• _THE TASK_
Return the listing below in full, exactly.

☆ ☆ ☆ ☆ ☆ ☆ ☆

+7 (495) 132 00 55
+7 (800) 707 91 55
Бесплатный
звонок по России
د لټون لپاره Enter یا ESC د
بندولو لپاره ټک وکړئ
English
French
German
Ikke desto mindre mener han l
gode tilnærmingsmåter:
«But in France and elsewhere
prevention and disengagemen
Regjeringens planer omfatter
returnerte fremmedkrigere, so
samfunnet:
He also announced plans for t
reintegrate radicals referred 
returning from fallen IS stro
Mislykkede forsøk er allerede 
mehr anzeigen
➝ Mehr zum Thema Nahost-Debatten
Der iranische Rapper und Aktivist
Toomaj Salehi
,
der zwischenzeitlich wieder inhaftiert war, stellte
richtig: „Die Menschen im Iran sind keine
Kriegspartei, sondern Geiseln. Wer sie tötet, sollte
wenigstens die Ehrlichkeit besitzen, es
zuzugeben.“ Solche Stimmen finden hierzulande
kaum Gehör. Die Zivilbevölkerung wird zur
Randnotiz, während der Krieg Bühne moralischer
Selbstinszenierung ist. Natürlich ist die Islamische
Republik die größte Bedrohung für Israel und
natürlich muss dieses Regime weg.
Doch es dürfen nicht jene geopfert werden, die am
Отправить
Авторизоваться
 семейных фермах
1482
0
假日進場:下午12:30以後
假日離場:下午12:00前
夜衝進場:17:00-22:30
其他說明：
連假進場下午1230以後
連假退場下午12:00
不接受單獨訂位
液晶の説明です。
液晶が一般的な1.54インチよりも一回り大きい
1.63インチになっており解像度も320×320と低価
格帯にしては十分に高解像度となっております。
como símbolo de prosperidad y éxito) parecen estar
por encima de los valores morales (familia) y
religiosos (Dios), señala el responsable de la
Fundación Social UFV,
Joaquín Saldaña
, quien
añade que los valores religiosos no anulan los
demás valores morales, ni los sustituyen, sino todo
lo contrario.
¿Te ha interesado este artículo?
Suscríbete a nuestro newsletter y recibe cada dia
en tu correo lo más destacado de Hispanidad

☆ ☆ ☆ ☆ ☆ ☆ ☆

• _COMPLETED EXERCISE_
+7 (495) 132 00 55
+7 (800) 707 91 55
Бесплатный
звонок по России
د لټون لپاره Enter یا ESC د
بندولو لپاره ټک وکړئ
English
French
German
Ikke desto mindre mener han l
gode tilnærmingsmåter:
«But in France and elsewhere
prevention and disengagemen
Regjeringens planer omfatter
returnerte fremmedkrigere, so
samfunnet:
He also announced plans for t
reintegrate radicals referred 
returning from fallen IS stro
Mislykkede forsøk er allerede 
mehr anzeigen
➝ Mehr zum Thema Nahost-Debatten
Der iranische Rapper und Aktivist
Toomaj Salehi
,
der zwischenzeitlich wieder inhaftiert war, stellte
richtig: „Die Menschen im Iran sind keine
Kriegspartei, sondern Geiseln. Wer sie tötet, sollte
wenigstens die Ehrlichkeit besitzen, es
zuzugeben.“ Solche Stimmen finden hierzulande
kaum Gehör. Die Zivilbevölkerung wird zur
Randnotiz, während der Krieg Bühne moralischer
Selbstinszenierung ist. Natürlich ist die Islamische
Republik die größte Bedrohung für Israel und
natürlich muss dieses Regime weg.
Doch es dürfen nicht jene geopfert werden, die am
Отправить
Авторизоваться
 семейных фермах
1482
0
假日進場:下午12:30以後
假日離場:下午12:00前
夜衝進場:17:00-22:30
其他說明：
連假進場下午1230以後
連假退場下午12:00
不接受單獨訂位
液晶の説明です。
液晶が一般的な1.54インチよりも一回り大きい
1.63インチになっており解像度も320×320と低価
格帯にしては十分に高解像度となっております。
como símbolo de prosperidad y éxito) parecen estar
por encima de los valores morales (familia) y
religiosos (Dios), señala el responsable de la
Fundación Social UFV,
Joaquín Saldaña
, quien
añade que los valores religiosos no anulan los
demás valores morales, ni los sustituyen, sino todo
lo contrario.
¿Te ha interesado este artículo?
Suscríbete a nuestro newsletter y recibe cada dia
en tu correo lo más destacado de Hispanidad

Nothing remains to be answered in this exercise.